* **Task**
For this exercise, copy the data exactly and omit any images.

- - - -

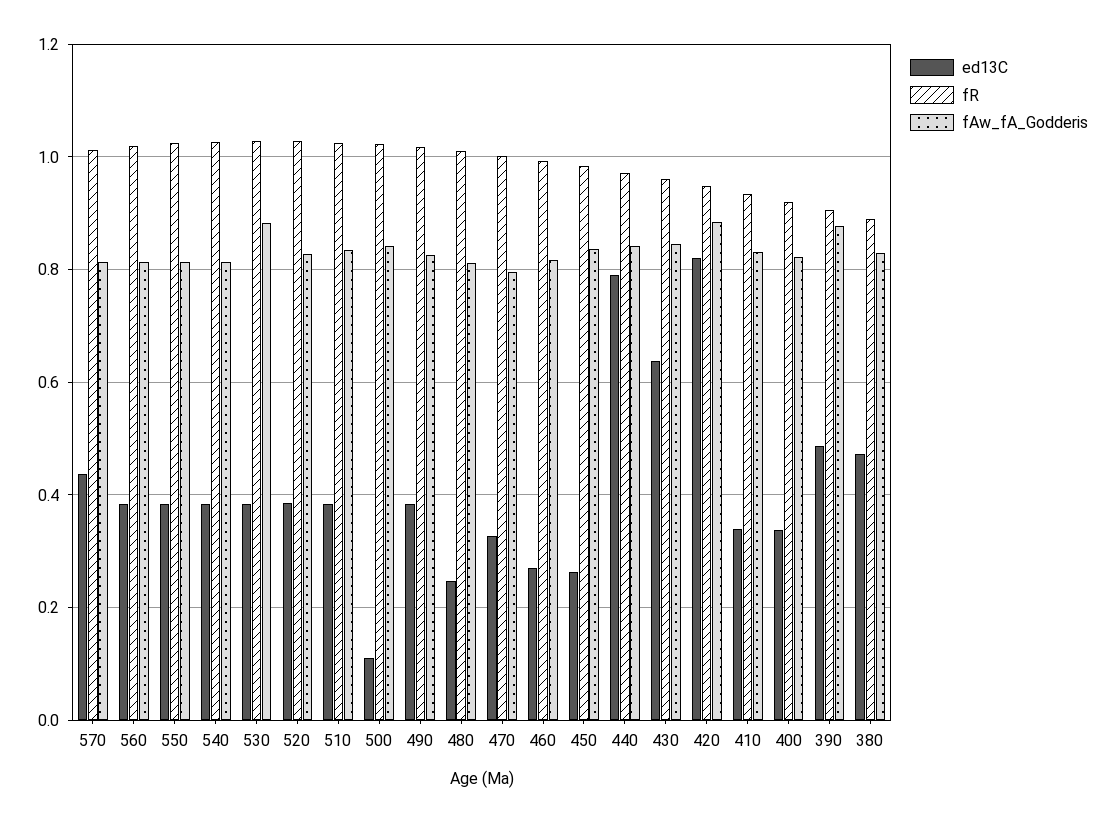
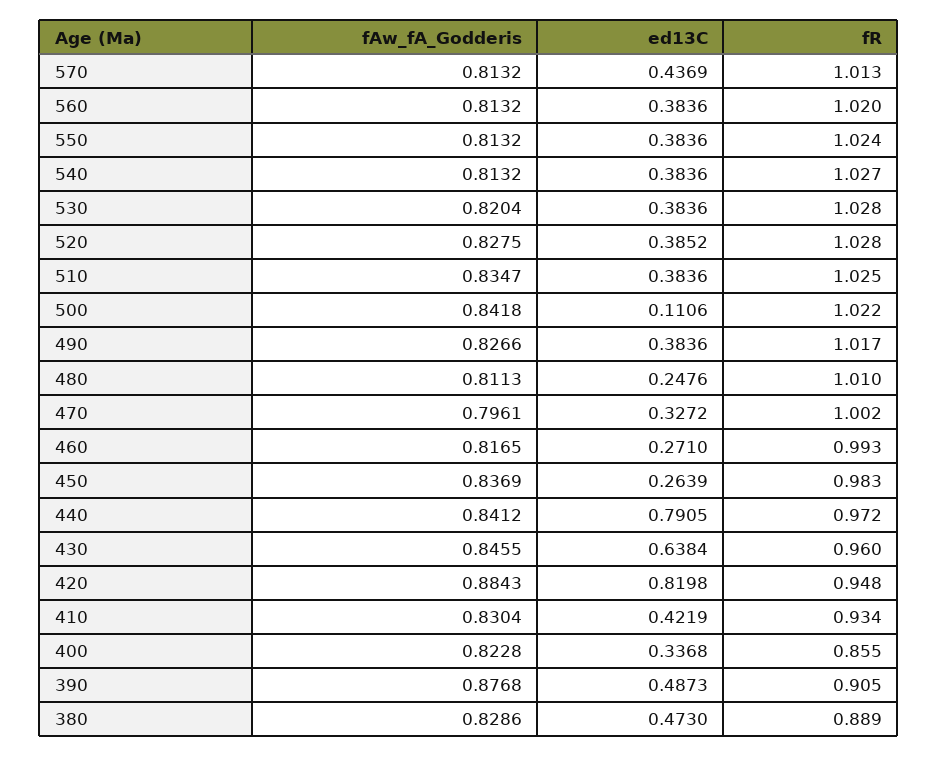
  {
    "ed13C": {
      "570": 0.4369,
      "560": 0.3836,
      "550": 0.3836,
      "540": 0.3836,
      "530": 0.3836,
      "520": 0.3852,
      "510": 0.3836,
      "500": 0.1106,
      "490": 0.3836,
      "480": 0.2476,
      "470": 0.3272,
      "460": 0.271,
      "450": 0.2639,
      "440": 0.7905,
      "430": 0.6384,
      "420": 0.8198,
-     "410": 0.34,
+     "410": 0.4219,
      "400": 0.3368,
      "390": 0.4873,
      "380": 0.473
    },
    "fR": {
      "570": 1.013,
      "560": 1.02,
      "550": 1.024,
      "540": 1.027,
      "530": 1.028,
      "520": 1.028,
      "510": 1.025,
      "500": 1.022,
      "490": 1.017,
      "480": 1.01,
      "470": 1.002,
      "460": 0.993,
      "450": 0.983,
      "440": 0.972,
      "430": 0.96,
      "420": 0.948,
      "410": 0.934,
-     "400": 0.92,
+     "400": 0.855,
      "390": 0.905,
      "380": 0.889
    },
    "fAw_fA_Godderis": {
      "570": 0.8132,
      "560": 0.8132,
      "550": 0.8132,
      "540": 0.8132,
-     "530": 0.88,
+     "530": 0.8204,
      "520": 0.8275,
      "510": 0.8347,
      "500": 0.8418,
      "490": 0.8266,
      "480": 0.8113,
      "470": 0.7961,
      "460": 0.8165,
      "450": 0.8369,
      "440": 0.8412,
      "430": 0.8455,
      "420": 0.8843,
      "410": 0.8304,
      "400": 0.8228,
      "390": 0.8768,
      "380": 0.8286
    }
  }

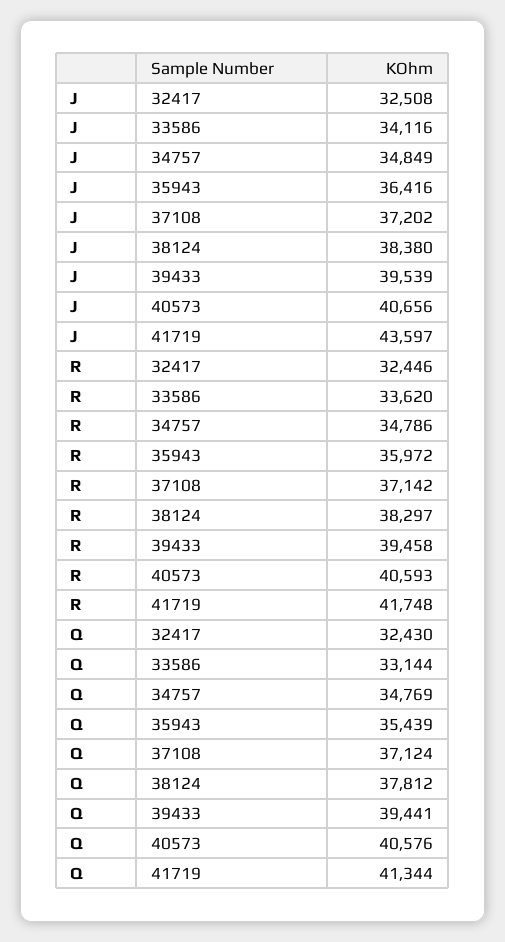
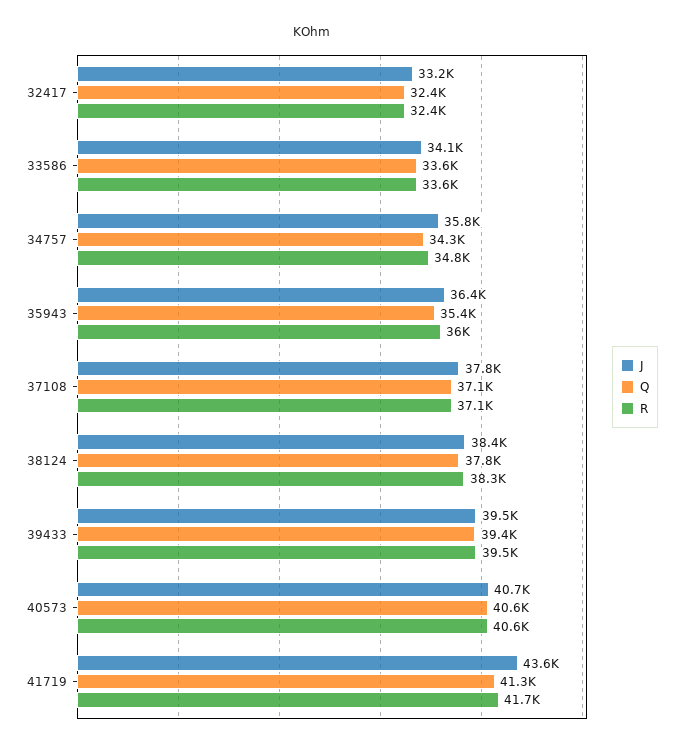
  {
    "J": {
-     "32417": 32508,
+     "32417": 33200,
      "33586": 34116,
-     "34757": 34849,
+     "34757": 35800,
      "35943": 36416,
-     "37108": 37202,
+     "37108": 37800,
      "38124": 38380,
      "39433": 39539,
      "40573": 40656,
      "41719": 43597
    },
    "R": {
      "32417": 32446,
      "33586": 33620,
      "34757": 34786,
      "35943": 35972,
      "37108": 37142,
      "38124": 38297,
      "39433": 39458,
      "40573": 40593,
      "41719": 41748
    },
    "Q": {
      "32417": 32430,
-     "33586": 33144,
+     "33586": 33600,
-     "34757": 34769,
+     "34757": 34300,
      "35943": 35439,
      "37108": 37124,
      "38124": 37812,
      "39433": 39441,
      "40573": 40576,
      "41719": 41344
    }
  }

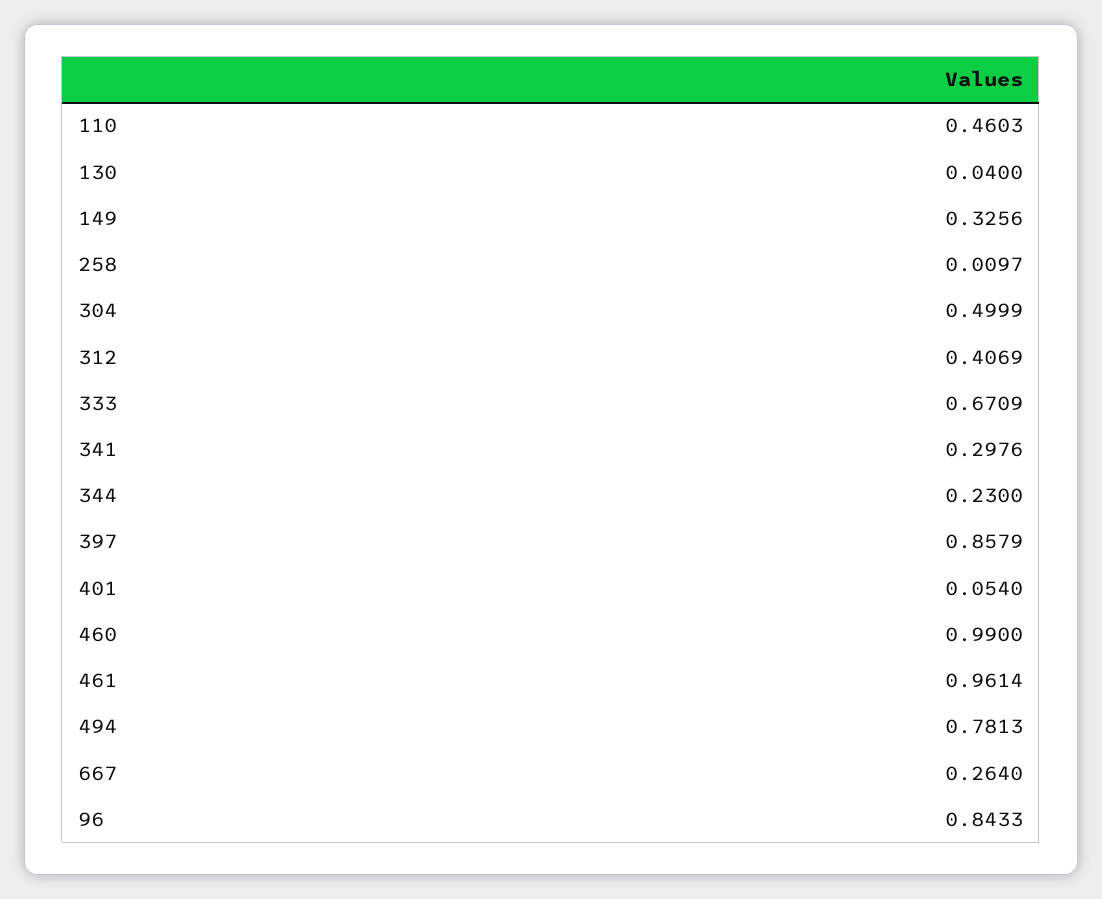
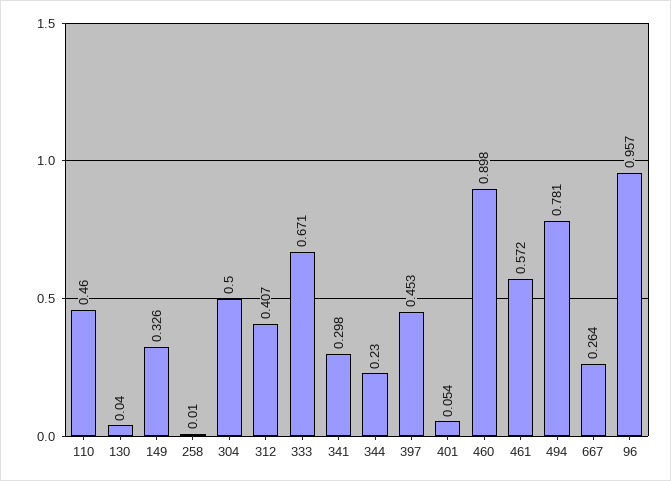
  {
    "110": 0.4603,
    "130": 0.04,
    "149": 0.3256,
    "258": 0.0097,
    "304": 0.4999,
    "312": 0.4069,
    "333": 0.6709,
    "341": 0.2976,
    "344": 0.23,
-   "397": 0.8579,
+   "397": 0.453,
    "401": 0.054,
-   "460": 0.99,
+   "460": 0.898,
-   "461": 0.9614,
+   "461": 0.572,
    "494": 0.7813,
    "667": 0.264,
-   "96": 0.8433
+   "96": 0.957
  }

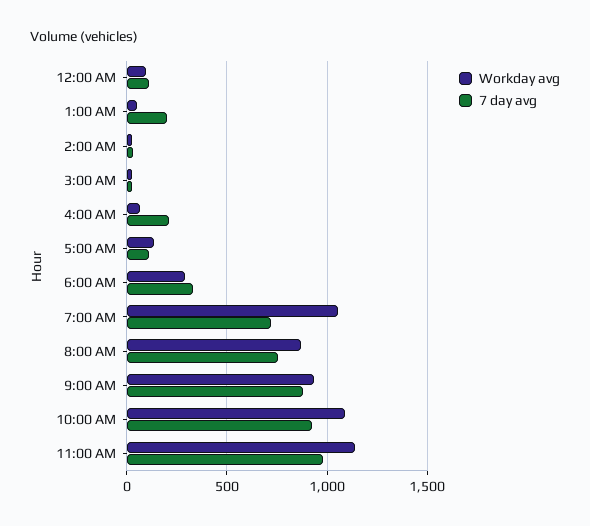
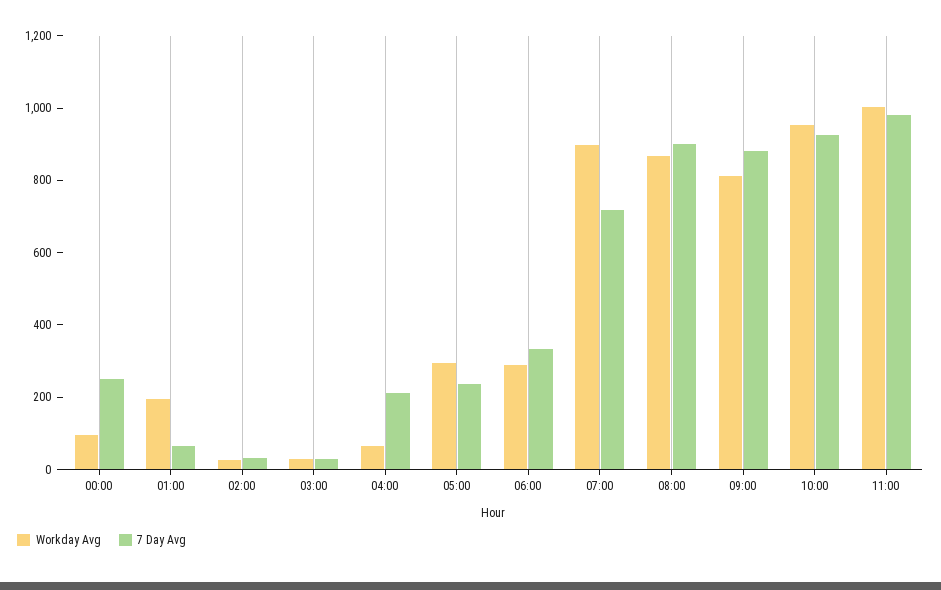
  {
    "Workday avg": {
      "12:00 AM": 100,
-     "1:00 AM": 50,
+     "1:00 AM": 200,
      "2:00 AM": 50,
      "3:00 AM": 50,
      "4:00 AM": 50,
-     "5:00 AM": 150,
+     "5:00 AM": 300,
      "6:00 AM": 300,
-     "7:00 AM": 1050,
+     "7:00 AM": 900,
      "8:00 AM": 850,
-     "9:00 AM": 950,
+     "9:00 AM": 800,
-     "10:00 AM": 1100,
+     "10:00 AM": 950,
-     "11:00 AM": 1150
+     "11:00 AM": 1000
    },
    "7 day avg": {
-     "12:00 AM": 100,
+     "12:00 AM": 250,
-     "1:00 AM": 200,
+     "1:00 AM": 50,
      "2:00 AM": 50,
      "3:00 AM": 50,
      "4:00 AM": 200,
-     "5:00 AM": 100,
+     "5:00 AM": 250,
      "6:00 AM": 350,
      "7:00 AM": 700,
-     "8:00 AM": 750,
+     "8:00 AM": 900,
      "9:00 AM": 900,
      "10:00 AM": 900,
      "11:00 AM": 1000
    }
  }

- - - -

* **Exercise result**
  {
    "ed13C": {
      "570": 0.4369,
      "560": 0.3836,
      "550": 0.3836,
      "540": 0.3836,
      "530": 0.3836,
      "520": 0.3852,
      "510": 0.3836,
      "500": 0.1106,
      "490": 0.3836,
      "480": 0.2476,
      "470": 0.3272,
      "460": 0.271,
      "450": 0.2639,
      "440": 0.7905,
      "430": 0.6384,
      "420": 0.8198,
-     "410": 0.34,
+     "410": 0.4219,
      "400": 0.3368,
      "390": 0.4873,
      "380": 0.473
    },
    "fR": {
      "570": 1.013,
      "560": 1.02,
      "550": 1.024,
      "540": 1.027,
      "530": 1.028,
      "520": 1.028,
      "510": 1.025,
      "500": 1.022,
      "490": 1.017,
      "480": 1.01,
      "470": 1.002,
      "460": 0.993,
      "450": 0.983,
      "440": 0.972,
      "430": 0.96,
      "420": 0.948,
      "410": 0.934,
-     "400": 0.92,
+     "400": 0.855,
      "390": 0.905,
      "380": 0.889
    },
    "fAw_fA_Godderis": {
      "570": 0.8132,
      "560": 0.8132,
      "550": 0.8132,
      "540": 0.8132,
-     "530": 0.88,
+     "530": 0.8204,
      "520": 0.8275,
      "510": 0.8347,
      "500": 0.8418,
      "490": 0.8266,
      "480": 0.8113,
      "470": 0.7961,
      "460": 0.8165,
      "450": 0.8369,
      "440": 0.8412,
      "430": 0.8455,
      "420": 0.8843,
      "410": 0.8304,
      "400": 0.8228,
      "390": 0.8768,
      "380": 0.8286
    }
  }

  {
    "J": {
-     "32417": 32508,
+     "32417": 33200,
      "33586": 34116,
-     "34757": 34849,
+     "34757": 35800,
      "35943": 36416,
-     "37108": 37202,
+     "37108": 37800,
      "38124": 38380,
      "39433": 39539,
      "40573": 40656,
      "41719": 43597
    },
    "R": {
      "32417": 32446,
      "33586": 33620,
      "34757": 34786,
      "35943": 35972,
      "37108": 37142,
      "38124": 38297,
      "39433": 39458,
      "40573": 40593,
      "41719": 41748
    },
    "Q": {
      "32417": 32430,
-     "33586": 33144,
+     "33586": 33600,
-     "34757": 34769,
+     "34757": 34300,
      "35943": 35439,
      "37108": 37124,
      "38124": 37812,
      "39433": 39441,
      "40573": 40576,
      "41719": 41344
    }
  }

  {
    "110": 0.4603,
    "130": 0.04,
    "149": 0.3256,
    "258": 0.0097,
    "304": 0.4999,
    "312": 0.4069,
    "333": 0.6709,
    "341": 0.2976,
    "344": 0.23,
-   "397": 0.8579,
+   "397": 0.453,
    "401": 0.054,
-   "460": 0.99,
+   "460": 0.898,
-   "461": 0.9614,
+   "461": 0.572,
    "494": 0.7813,
    "667": 0.264,
-   "96": 0.8433
+   "96": 0.957
  }

  {
    "Workday avg": {
      "12:00 AM": 100,
-     "1:00 AM": 50,
+     "1:00 AM": 200,
      "2:00 AM": 50,
      "3:00 AM": 50,
      "4:00 AM": 50,
-     "5:00 AM": 150,
+     "5:00 AM": 300,
      "6:00 AM": 300,
-     "7:00 AM": 1050,
+     "7:00 AM": 900,
      "8:00 AM": 850,
-     "9:00 AM": 950,
+     "9:00 AM": 800,
-     "10:00 AM": 1100,
+     "10:00 AM": 950,
-     "11:00 AM": 1150
+     "11:00 AM": 1000
    },
    "7 day avg": {
-     "12:00 AM": 100,
+     "12:00 AM": 250,
-     "1:00 AM": 200,
+     "1:00 AM": 50,
      "2:00 AM": 50,
      "3:00 AM": 50,
      "4:00 AM": 200,
-     "5:00 AM": 100,
+     "5:00 AM": 250,
      "6:00 AM": 350,
      "7:00 AM": 700,
-     "8:00 AM": 750,
+     "8:00 AM": 900,
      "9:00 AM": 900,
      "10:00 AM": 900,
      "11:00 AM": 1000
    }
  }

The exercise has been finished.